Neoadjuvant Chemotherapy + Herceptin in HER2 Positive Stage II-III Breast Cancer Patients

Pilot Trial of Sequential Dose-Dense Neoadjuvant Chemotherapy Plus Herceptin in HER2 Positive Stage II-III Breast Cancer Patients

The purpose of this study is to evaluate the effectiveness and tolerability of the combination of the following medications given every two weeks in HER2 positive breast cancer patients:

• trastuzumab (Herceptin)
• epirubicin (Ellence)
• cyclophosphamide (Cytoxan)
• docetaxel (Taxotere)

Study Overview

• Status: Completed
• Conditions: Breast Neoplasm
• Intervention / Treatment: Drug: epirubicin; Drug: cyclophosphamide; Drug: docetaxel; Drug: trastuzumab

Detailed Description

This is an investigator-initiated, Phase II, non-randomized, single-arm, prospective treatment study. The study will consist of neoadjuvant treatment period (weeks 1 to 20), surgical evaluation period (weeks 20 to 24), and a post-surgical/follow-up period (approximately 3 years). Subjects will be treated on an outpatient basis.

Neoadjuvant therapy will consist of epirubicin + cyclophosphamide given every 2 weeks for four cycles followed by a three week break. Subjects will then receive docetaxel every two weeks for four cycles + trastuzumab (one loading dose) then maintenance dose every 2 weeks for 4 treatments.

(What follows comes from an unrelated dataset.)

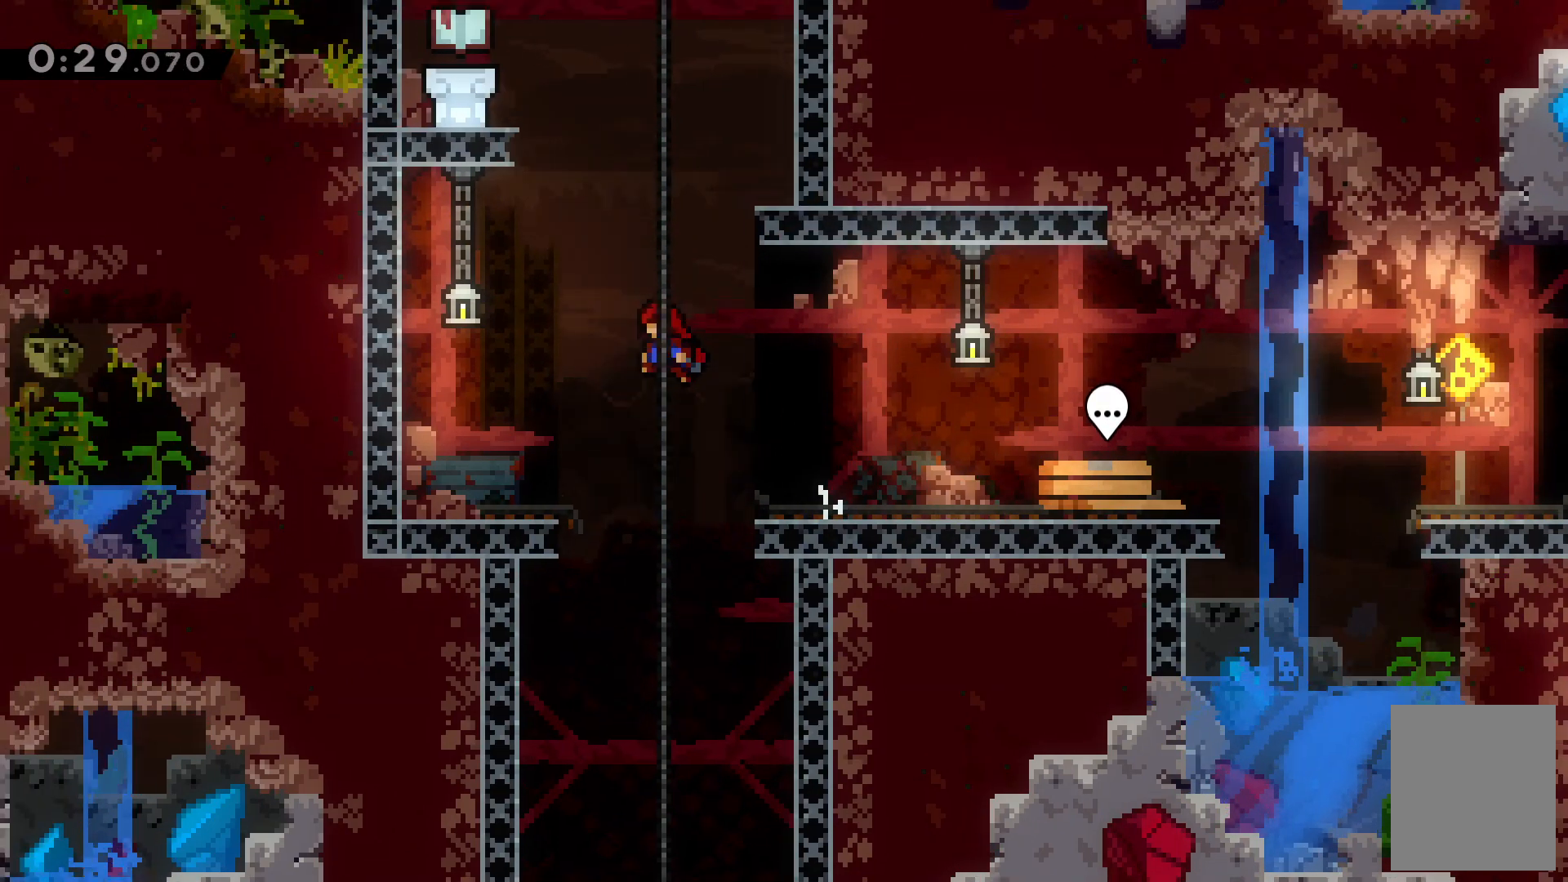
{"keys": ["left", "up", "z"], "events": [[34, "c", "up"], [34, "up", "down"], [67, "left", "up"], [134, "x", "down"], [300, "left", "down"], [400, "x", "up"], [467, "z", "down"]]}
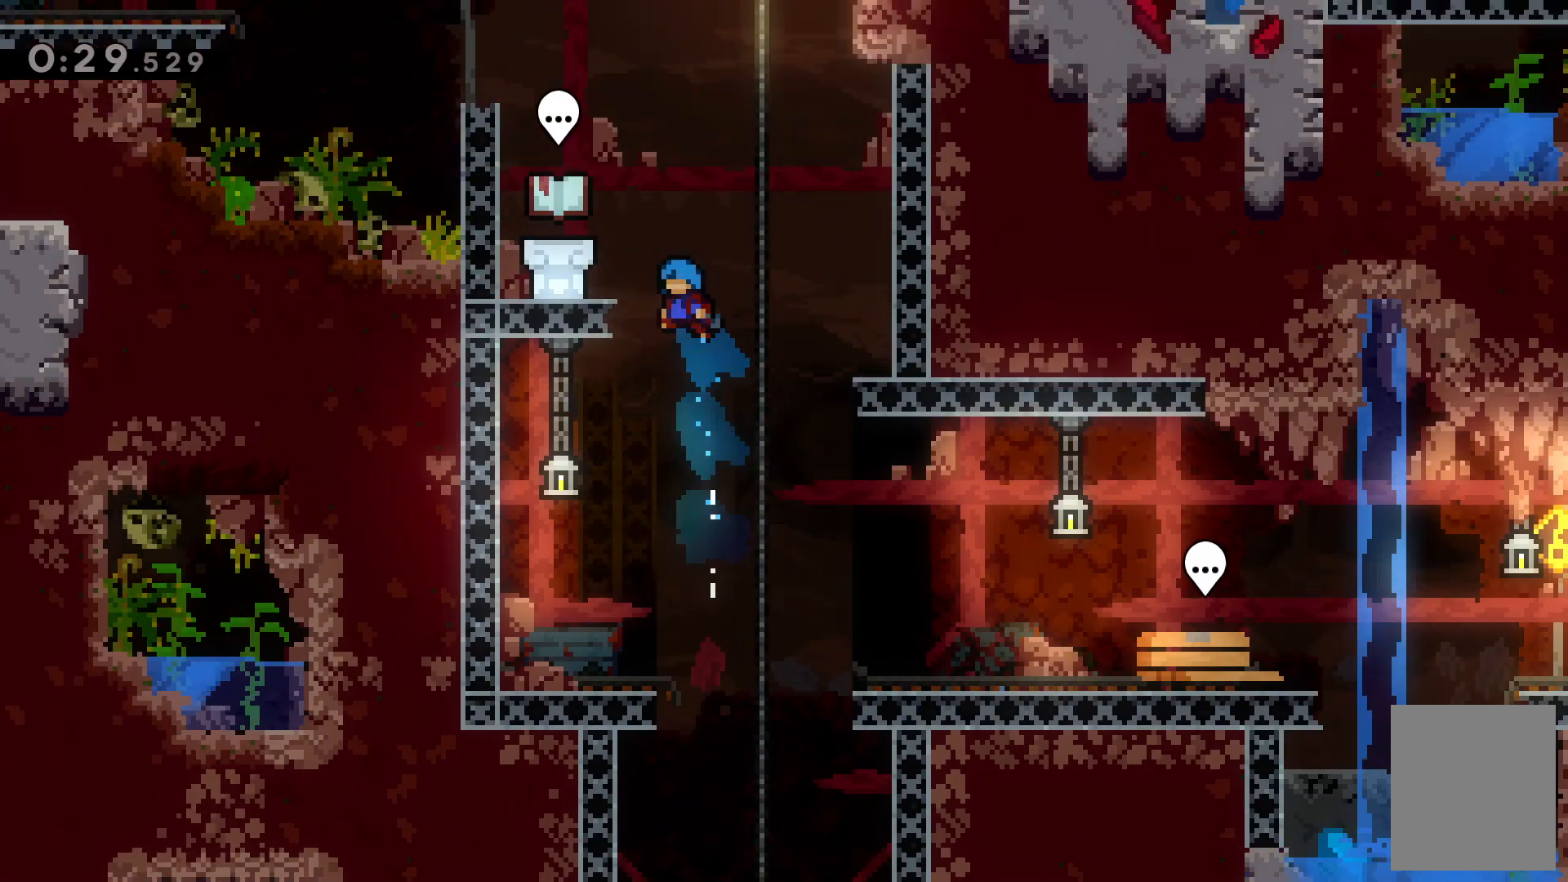
{"keys": [], "events": [[134, "c", "down"], [234, "up", "up"], [234, "z", "up"], [300, "c", "up"], [334, "left", "up"]]}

• Study Type: Interventional
• Enrollment (Actual): 30
• Phase: Phase 2

Contacts and Locations

Study Locations

• United States
  • Florida
    • Miami, Florida, United States, 33176
      • Advanced Medical Specialties
  • Georgia
    • Augusta, Georgia, United States, 30901
      • Augusta Oncology Associates
    • Macon, Georgia, United States, 31201
      • Cental Georgia Cancer Care
    • Marietta, Georgia, United States, 30060
      • Northwest Georgia Oncology Centers, PC
  • Montana
    • Billings, Montana, United States, 59101
      • Hematology Oncology Centers of the Northern Rockies, PC
  • New York
    • Great Neck, New York, United States, 11021
      • Arena Oncology Associates
  • Tennessee
    • Memphis, Tennessee, United States, 38120
      • The West Clinic

Participation Criteria

Eligibility Criteria

• Ages Eligible for Study: 18 years and older (Adult, Older Adult)
• Accepts Healthy Volunteers: No
• Genders Eligible for Study: Female

Description

Inclusion Criteria:

• Non-pregnant females =/> 18 years of age
• Non-inflammatory breast cancer stage IIA - IIIC or high risk node negative
• Core biopsy of breast demonstrating invasive cancer and documented ER/PgR receptor status
• Normal cardiac function and adequate hematologic function
• Human epidermal growth factor receptor 2 protein (HER2) positive
• No evidence of metastatic disease
• ECOG Performance Status 0 - 1
• Women of childbearing potential must agree to using effective contraception while on treatment and for at least 3 months post-treatment

Exclusion Criteria:

• Treated with other investigational drugs within 30 days
• Uncontrolled intercurrent disease or active infection
• Known sensitivity to e. coli-derived proteins or polysorbate 80
• Psychiatric illness or social situation that would limit study compliance
• Pre-existing peripheral neuropathy > Grade 1
• Cancer within 5 years of screening with the exception of surgically cured nonmelanomatous skin cancer; in-situ carcinoma of the cervix; or in-situ carcinoma of the breast
• Bilateral synchronous breast cancer
• Inflammatory breast cancer
• Women who are pregnant or breast feeding

Study Plan

How is the study designed?

Design Details

• Primary Purpose: Treatment
• Allocation: Non-Randomized
• Interventional Model: Single Group Assignment
• Masking: None (Open Label)

Number of Arms

1

Arms and Interventions

Participant Group / Arm

Intervention / Treatment

Experimental: Neoadjuvant therapy; Neoadjuvant therapy will consist of epirubicin (100 mg/m^2) + cyclophosphamide (600 mg/m^2) every 2 weeks for 4 cycles; followed by a 3-week break; followed by docetaxel (75 mg/m^2) every 2 weeks for 4 cycles + trastuzumab (6 mg/kg [loading dose] once then 4 mg/kg [maintenance dose]) every 2 weeks for 4 treatments.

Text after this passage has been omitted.